### DESCRIPTION OF THE TASK:
Recast the data from the line containing "order: Myrtales" through the line containing "country: Eswatini", both included, as a Markdown table with the columns Row and Entry, omitting any blank lines.

### EXTRACTED MATERIAL:
::::::
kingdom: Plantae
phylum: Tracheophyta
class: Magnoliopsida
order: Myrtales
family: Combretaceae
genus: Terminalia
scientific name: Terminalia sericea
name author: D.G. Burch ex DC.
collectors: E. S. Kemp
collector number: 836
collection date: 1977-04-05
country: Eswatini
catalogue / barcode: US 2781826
::::::
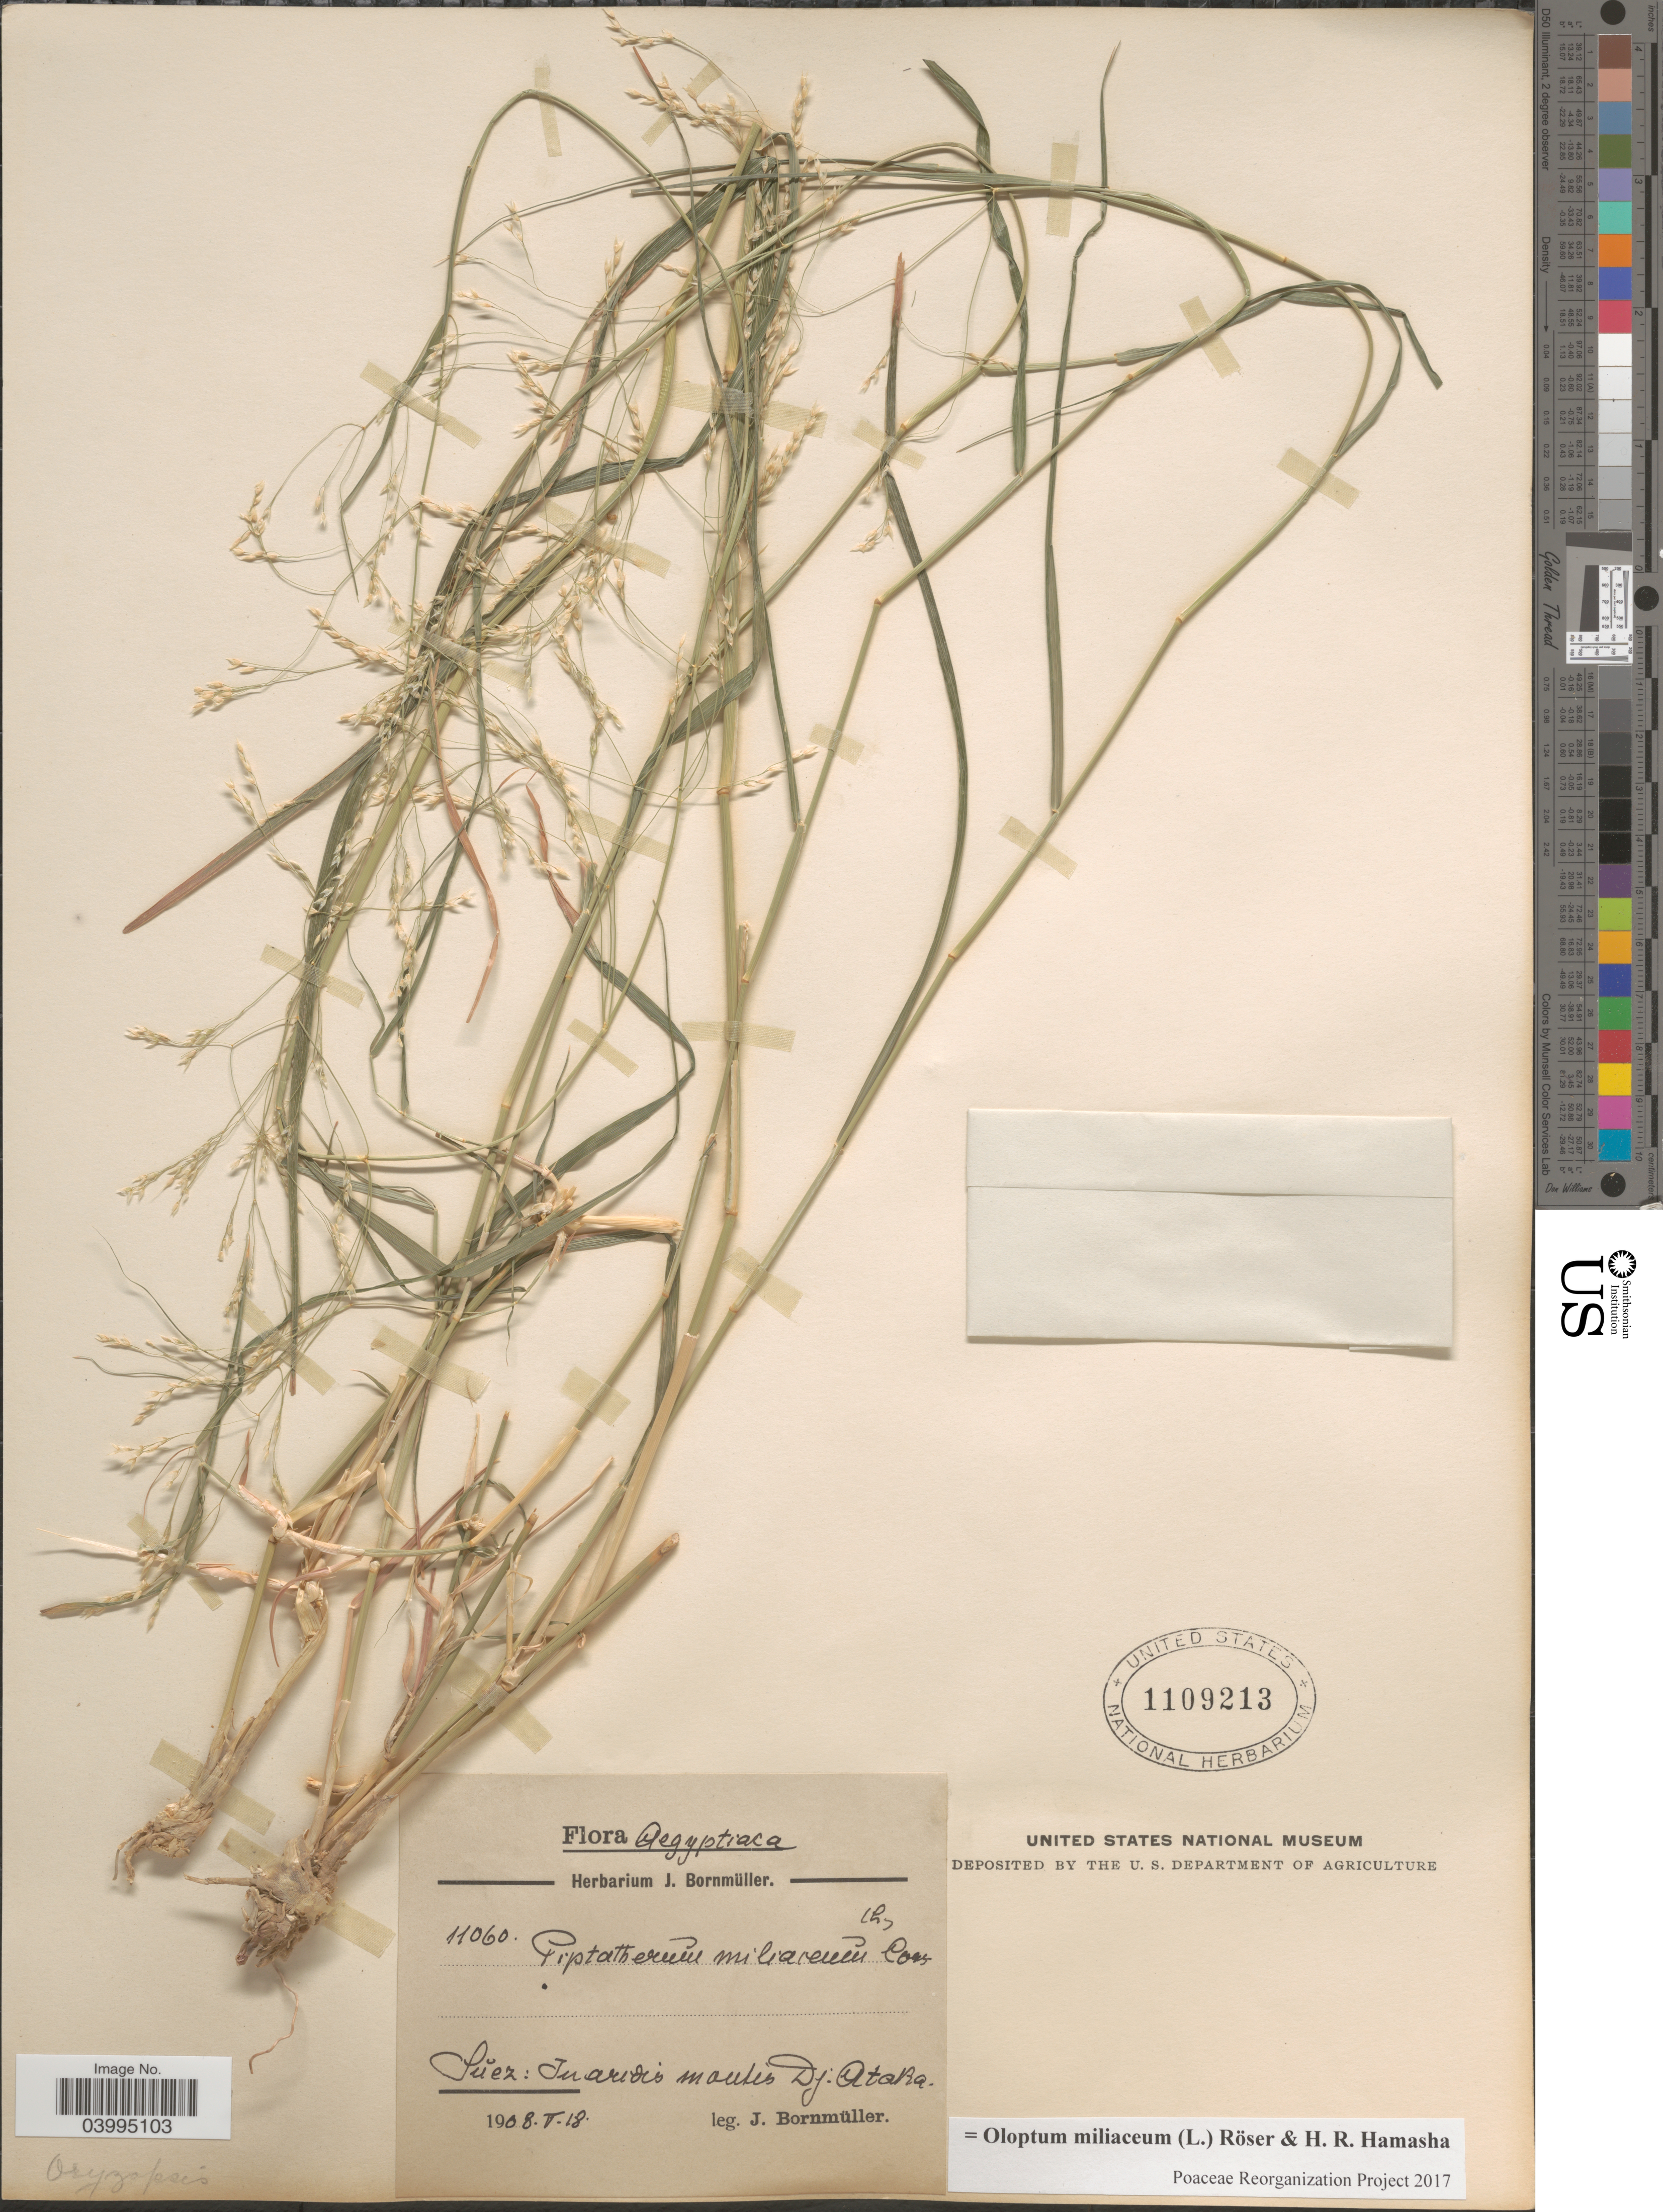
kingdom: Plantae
::::::
### EXERCISE OUTPUT:
| Row | Entry |
|---|---|
| 1 | order: Myrtales |
| 2 | family: Combretaceae |
| 3 | genus: Terminalia |
| 4 | scientific name: Terminalia sericea |
| 5 | name author: D.G. Burch ex DC. |
| 6 | collectors: E. S. Kemp |
| 7 | collector number: 836 |
| 8 | collection date: 1977-04-05 |
| 9 | country: Eswatini |